There is one span to output from the data below: the lines starting at the line with "photomicrograph of neoplastic" and ending at the line with "is medium levels". Output it exactly, ends included, nothing more.

INFORMATION SUPPLIED: Begin

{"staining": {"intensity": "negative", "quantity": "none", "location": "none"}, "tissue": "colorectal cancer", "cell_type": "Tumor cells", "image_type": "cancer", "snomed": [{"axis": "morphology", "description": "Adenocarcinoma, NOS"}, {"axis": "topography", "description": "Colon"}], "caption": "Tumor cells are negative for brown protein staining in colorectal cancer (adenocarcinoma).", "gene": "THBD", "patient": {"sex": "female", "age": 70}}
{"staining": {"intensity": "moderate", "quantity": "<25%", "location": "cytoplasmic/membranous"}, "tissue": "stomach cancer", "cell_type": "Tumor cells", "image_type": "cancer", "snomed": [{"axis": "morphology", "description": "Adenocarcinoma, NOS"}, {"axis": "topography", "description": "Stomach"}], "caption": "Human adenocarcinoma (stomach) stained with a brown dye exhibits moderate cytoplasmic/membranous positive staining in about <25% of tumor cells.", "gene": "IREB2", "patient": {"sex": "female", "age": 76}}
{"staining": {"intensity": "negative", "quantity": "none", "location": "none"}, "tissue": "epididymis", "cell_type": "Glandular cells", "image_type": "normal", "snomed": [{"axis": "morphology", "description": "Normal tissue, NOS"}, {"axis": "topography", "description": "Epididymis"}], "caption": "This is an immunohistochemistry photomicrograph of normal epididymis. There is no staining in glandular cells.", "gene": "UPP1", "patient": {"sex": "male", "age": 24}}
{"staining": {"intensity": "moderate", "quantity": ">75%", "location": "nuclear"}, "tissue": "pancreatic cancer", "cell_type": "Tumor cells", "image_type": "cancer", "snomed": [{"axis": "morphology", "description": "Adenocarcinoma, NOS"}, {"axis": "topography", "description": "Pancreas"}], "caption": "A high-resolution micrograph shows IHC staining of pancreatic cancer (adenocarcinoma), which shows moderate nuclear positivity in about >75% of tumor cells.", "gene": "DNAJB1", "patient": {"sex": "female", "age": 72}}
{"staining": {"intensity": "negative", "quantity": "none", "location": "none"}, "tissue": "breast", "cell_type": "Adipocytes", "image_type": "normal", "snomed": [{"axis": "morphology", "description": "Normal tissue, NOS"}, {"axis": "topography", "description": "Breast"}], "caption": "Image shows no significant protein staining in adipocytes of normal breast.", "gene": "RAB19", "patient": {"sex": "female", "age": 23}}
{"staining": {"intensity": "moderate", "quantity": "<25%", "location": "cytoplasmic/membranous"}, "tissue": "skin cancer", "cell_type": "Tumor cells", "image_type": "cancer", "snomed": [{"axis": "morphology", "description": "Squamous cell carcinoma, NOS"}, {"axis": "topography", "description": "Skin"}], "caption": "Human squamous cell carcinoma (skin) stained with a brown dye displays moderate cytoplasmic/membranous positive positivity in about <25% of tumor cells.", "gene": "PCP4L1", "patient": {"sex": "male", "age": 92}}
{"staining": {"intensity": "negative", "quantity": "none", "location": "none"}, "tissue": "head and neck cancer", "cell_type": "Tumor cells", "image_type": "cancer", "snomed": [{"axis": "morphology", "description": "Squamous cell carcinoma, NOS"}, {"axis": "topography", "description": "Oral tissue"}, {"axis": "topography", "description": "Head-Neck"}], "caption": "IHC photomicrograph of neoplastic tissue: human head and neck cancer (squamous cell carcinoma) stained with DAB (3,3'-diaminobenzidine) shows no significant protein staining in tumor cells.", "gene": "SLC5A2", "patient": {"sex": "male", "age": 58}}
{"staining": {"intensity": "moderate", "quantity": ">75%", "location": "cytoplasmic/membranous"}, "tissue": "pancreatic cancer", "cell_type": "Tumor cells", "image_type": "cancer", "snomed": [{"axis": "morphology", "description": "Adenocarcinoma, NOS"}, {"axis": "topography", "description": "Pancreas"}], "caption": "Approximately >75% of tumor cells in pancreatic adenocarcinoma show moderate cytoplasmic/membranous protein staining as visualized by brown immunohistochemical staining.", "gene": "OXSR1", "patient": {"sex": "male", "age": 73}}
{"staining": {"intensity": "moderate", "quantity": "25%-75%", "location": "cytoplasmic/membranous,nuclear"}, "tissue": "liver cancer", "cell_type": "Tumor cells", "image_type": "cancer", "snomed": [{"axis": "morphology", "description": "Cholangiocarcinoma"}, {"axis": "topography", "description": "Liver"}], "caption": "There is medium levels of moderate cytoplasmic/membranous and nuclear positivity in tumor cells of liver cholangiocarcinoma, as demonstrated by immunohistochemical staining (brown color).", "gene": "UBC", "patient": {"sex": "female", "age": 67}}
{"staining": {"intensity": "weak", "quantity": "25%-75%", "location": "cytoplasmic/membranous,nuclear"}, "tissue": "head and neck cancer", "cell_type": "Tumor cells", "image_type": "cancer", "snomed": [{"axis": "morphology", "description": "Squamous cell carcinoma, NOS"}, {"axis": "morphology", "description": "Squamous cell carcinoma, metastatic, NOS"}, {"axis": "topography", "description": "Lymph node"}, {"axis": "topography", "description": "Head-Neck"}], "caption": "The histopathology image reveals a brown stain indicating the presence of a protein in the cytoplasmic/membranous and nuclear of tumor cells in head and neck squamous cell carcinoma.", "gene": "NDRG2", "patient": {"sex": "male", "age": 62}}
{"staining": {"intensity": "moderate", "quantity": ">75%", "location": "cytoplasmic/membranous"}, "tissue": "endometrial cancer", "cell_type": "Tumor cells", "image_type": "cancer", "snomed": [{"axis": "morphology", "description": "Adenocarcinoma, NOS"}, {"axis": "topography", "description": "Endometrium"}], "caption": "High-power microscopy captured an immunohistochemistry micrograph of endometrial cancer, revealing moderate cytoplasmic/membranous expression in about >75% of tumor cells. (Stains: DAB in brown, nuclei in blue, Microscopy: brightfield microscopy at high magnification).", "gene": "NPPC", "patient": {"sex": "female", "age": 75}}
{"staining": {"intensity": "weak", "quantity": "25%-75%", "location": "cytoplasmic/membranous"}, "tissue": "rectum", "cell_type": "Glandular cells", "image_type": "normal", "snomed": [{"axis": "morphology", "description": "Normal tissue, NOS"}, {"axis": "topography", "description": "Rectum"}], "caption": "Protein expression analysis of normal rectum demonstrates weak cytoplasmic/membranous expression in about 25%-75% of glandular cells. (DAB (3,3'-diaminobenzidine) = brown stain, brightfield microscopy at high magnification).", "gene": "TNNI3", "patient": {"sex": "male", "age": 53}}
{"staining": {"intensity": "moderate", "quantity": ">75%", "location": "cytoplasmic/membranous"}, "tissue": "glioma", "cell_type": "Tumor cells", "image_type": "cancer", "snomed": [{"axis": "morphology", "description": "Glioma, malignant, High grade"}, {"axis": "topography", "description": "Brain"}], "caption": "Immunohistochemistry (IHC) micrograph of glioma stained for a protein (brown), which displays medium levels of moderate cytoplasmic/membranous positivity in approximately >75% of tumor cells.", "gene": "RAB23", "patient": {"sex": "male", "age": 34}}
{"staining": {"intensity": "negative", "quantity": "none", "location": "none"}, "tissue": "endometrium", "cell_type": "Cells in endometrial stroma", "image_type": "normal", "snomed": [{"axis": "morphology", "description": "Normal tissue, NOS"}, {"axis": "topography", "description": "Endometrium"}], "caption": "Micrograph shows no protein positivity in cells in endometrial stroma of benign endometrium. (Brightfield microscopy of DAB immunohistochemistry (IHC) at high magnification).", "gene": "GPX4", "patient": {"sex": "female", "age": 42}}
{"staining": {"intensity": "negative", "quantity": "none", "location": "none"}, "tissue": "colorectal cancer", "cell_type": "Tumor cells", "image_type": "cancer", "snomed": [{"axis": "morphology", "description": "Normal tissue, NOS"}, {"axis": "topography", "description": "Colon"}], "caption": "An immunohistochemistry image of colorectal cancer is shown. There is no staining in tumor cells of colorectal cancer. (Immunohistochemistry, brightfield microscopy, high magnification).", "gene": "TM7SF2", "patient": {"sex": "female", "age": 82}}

INFORMATION SUPPLIED: End

▶ [SOLUTION TO THE EXERCISE]
{"staining": {"intensity": "negative", "quantity": "none", "location": "none"}, "tissue": "head and neck cancer", "cell_type": "Tumor cells", "image_type": "cancer", "snomed": [{"axis": "morphology", "description": "Squamous cell carcinoma, NOS"}, {"axis": "topography", "description": "Oral tissue"}, {"axis": "topography", "description": "Head-Neck"}], "caption": "IHC photomicrograph of neoplastic tissue: human head and neck cancer (squamous cell carcinoma) stained with DAB (3,3'-diaminobenzidine) shows no significant protein staining in tumor cells.", "gene": "SLC5A2", "patient": {"sex": "male", "age": 58}}
{"staining": {"intensity": "moderate", "quantity": ">75%", "location": "cytoplasmic/membranous"}, "tissue": "pancreatic cancer", "cell_type": "Tumor cells", "image_type": "cancer", "snomed": [{"axis": "morphology", "description": "Adenocarcinoma, NOS"}, {"axis": "topography", "description": "Pancreas"}], "caption": "Approximately >75% of tumor cells in pancreatic adenocarcinoma show moderate cytoplasmic/membranous protein staining as visualized by brown immunohistochemical staining.", "gene": "OXSR1", "patient": {"sex": "male", "age": 73}}
{"staining": {"intensity": "moderate", "quantity": "25%-75%", "location": "cytoplasmic/membranous,nuclear"}, "tissue": "liver cancer", "cell_type": "Tumor cells", "image_type": "cancer", "snomed": [{"axis": "morphology", "description": "Cholangiocarcinoma"}, {"axis": "topography", "description": "Liver"}], "caption": "There is medium levels of moderate cytoplasmic/membranous and nuclear positivity in tumor cells of liver cholangiocarcinoma, as demonstrated by immunohistochemical staining (brown color).", "gene": "UBC", "patient": {"sex": "female", "age": 67}}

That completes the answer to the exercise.